TASK PROMPT → Quote the passage on the Technion program word for word, everything from "The Technion team" down to "graduated this summer.".

The Technion team identified 37 young men for a pre-university programme run from an anonymous rented warehouse in Bnei Brak. Over the course of 18 months, teachers tried to close a 12-year education gap to bring the Haredi men up to the standard of high school graduates.

They studied from 8am to 10pm. “It was like a bootcamp, very intensive,” said Golani. “But they brought from the yeshivas an ability to study hard, to focus, to apply logic, so we built on these skills.” At the end of the programme, about half were admitted to the Technion; they graduated this summer.

Bringing the students up to the required educational standard was not the only challenge. Gender segregation, a norm in Haredi communities, was a big issue, Golani said. “We told them upfront that we would not allow gender segregation on campus, no way. We suggested they arrive at class 10 minutes early and sit together, and they accepted that. We also told them that we have female professors, and we will not tell them they can’t teach certain students. They accepted that too.”

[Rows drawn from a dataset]
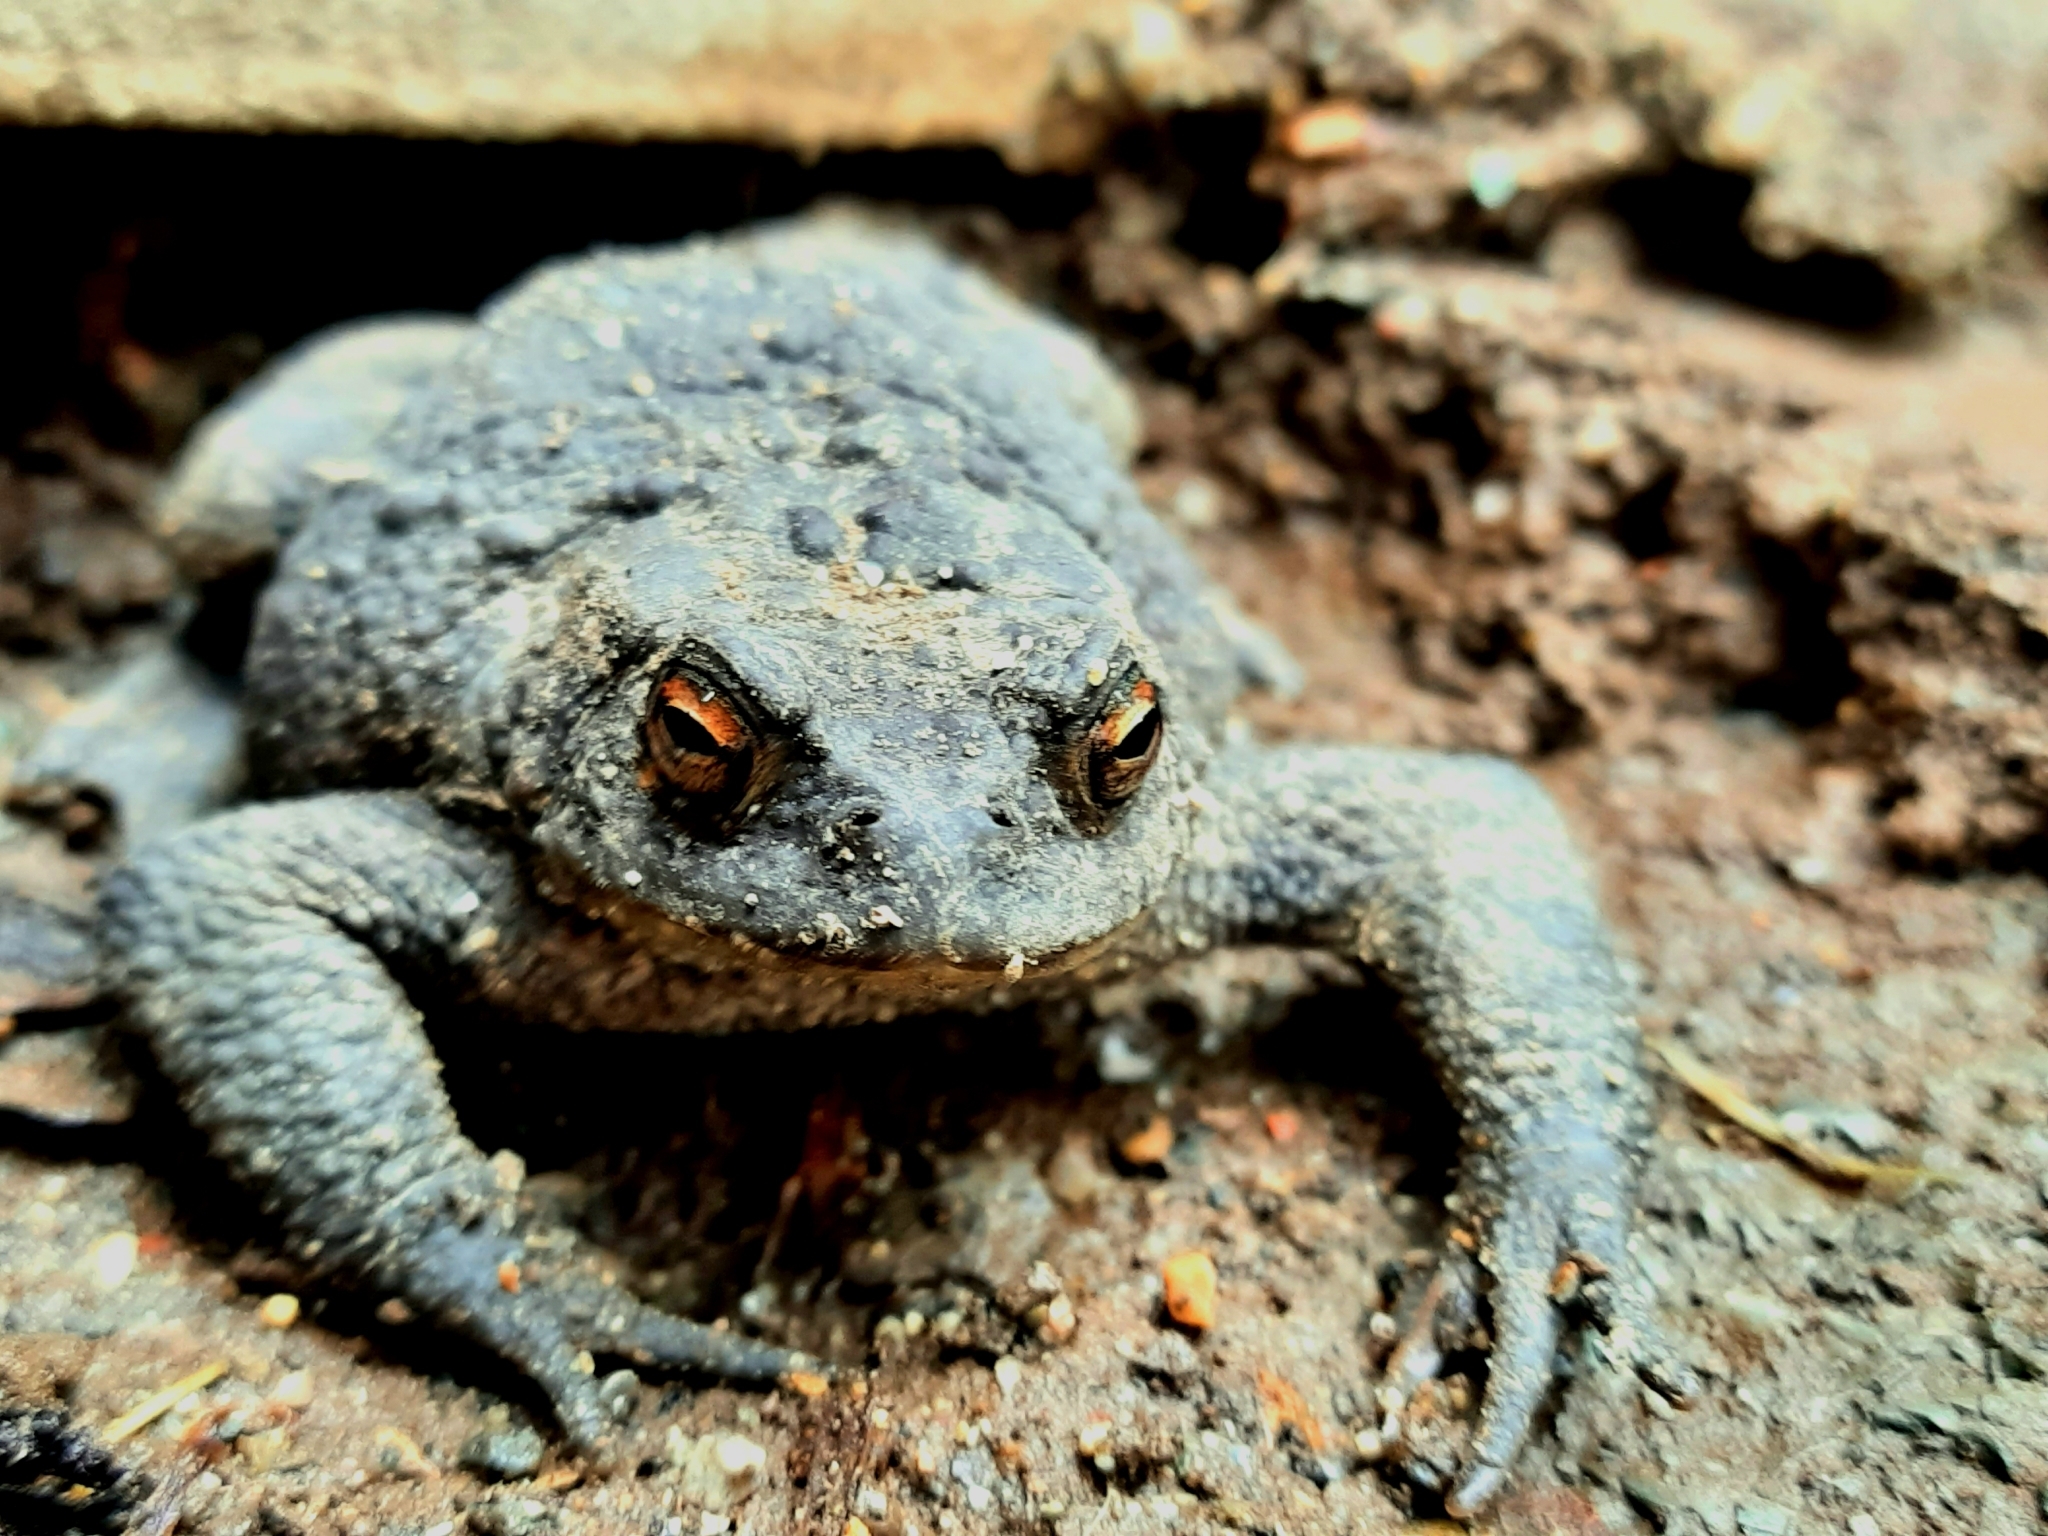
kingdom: Animalia
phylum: Chordata
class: Amphibia
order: Anura
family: Bufonidae
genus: Bufo
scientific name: Bufo bufo
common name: Common toad
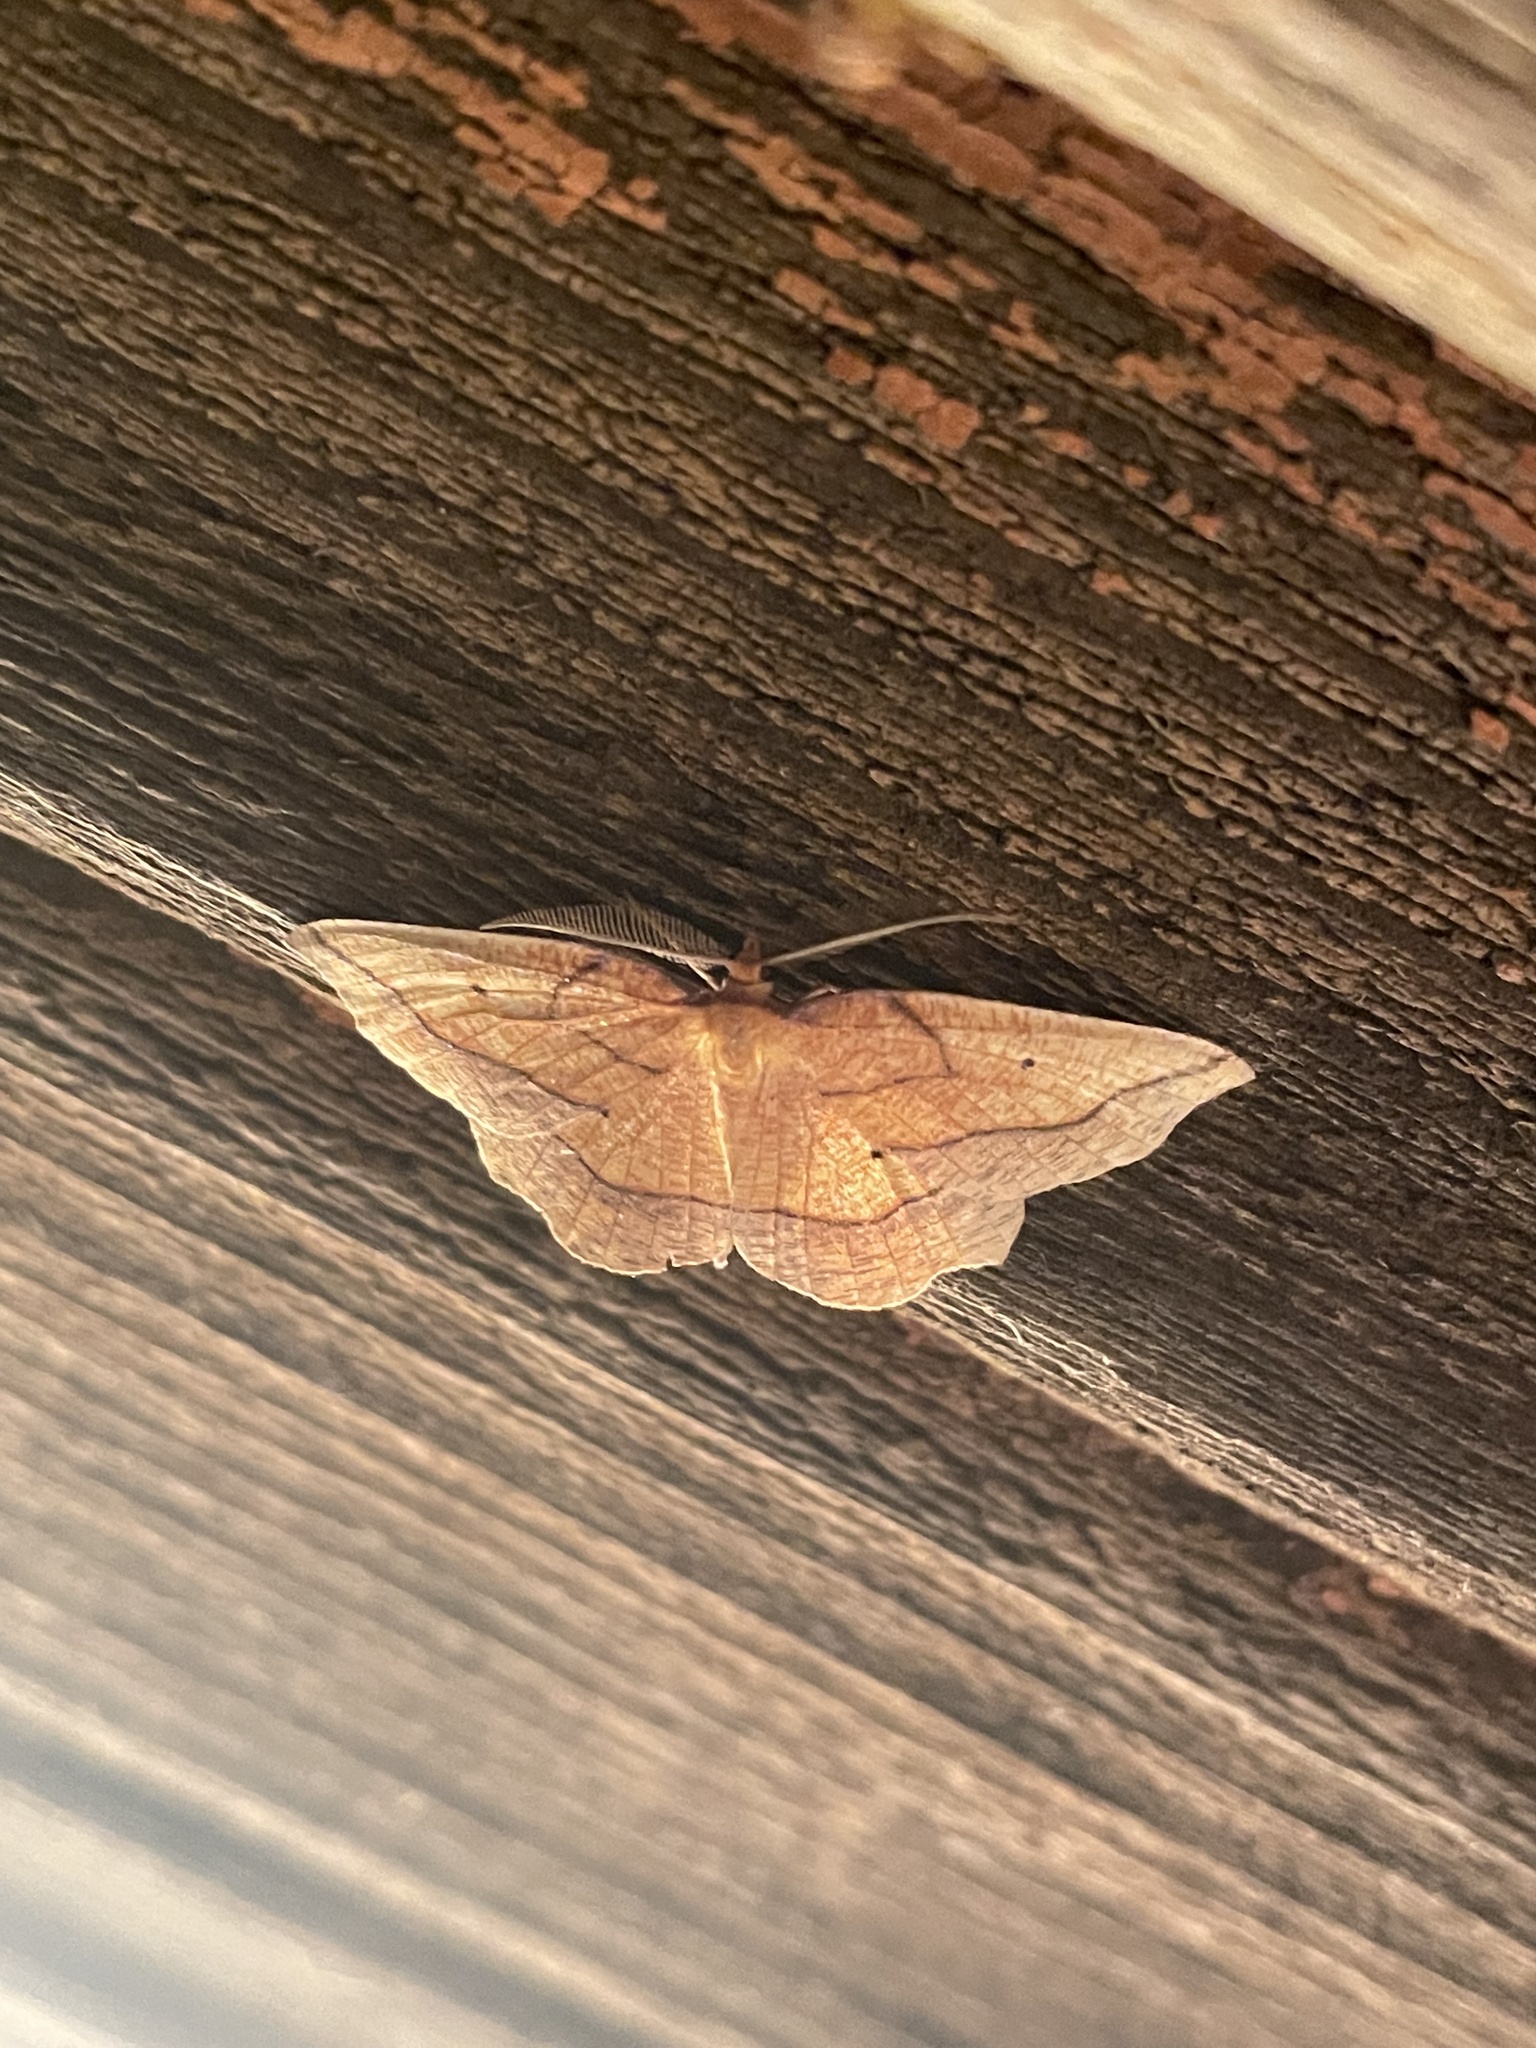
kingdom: Animalia
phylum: Arthropoda
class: Insecta
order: Lepidoptera
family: Geometridae
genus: Epione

ANSWER TO THIS PROBLEM →
The Technion team identified 37 young men for a pre-university programme run from an anonymous rented warehouse in Bnei Brak. Over the course of 18 months, teachers tried to close a 12-year education gap to bring the Haredi men up to the standard of high school graduates.

They studied from 8am to 10pm. “It was like a bootcamp, very intensive,” said Golani. “But they brought from the yeshivas an ability to study hard, to focus, to apply logic, so we built on these skills.” At the end of the programme, about half were admitted to the Technion; they graduated this summer.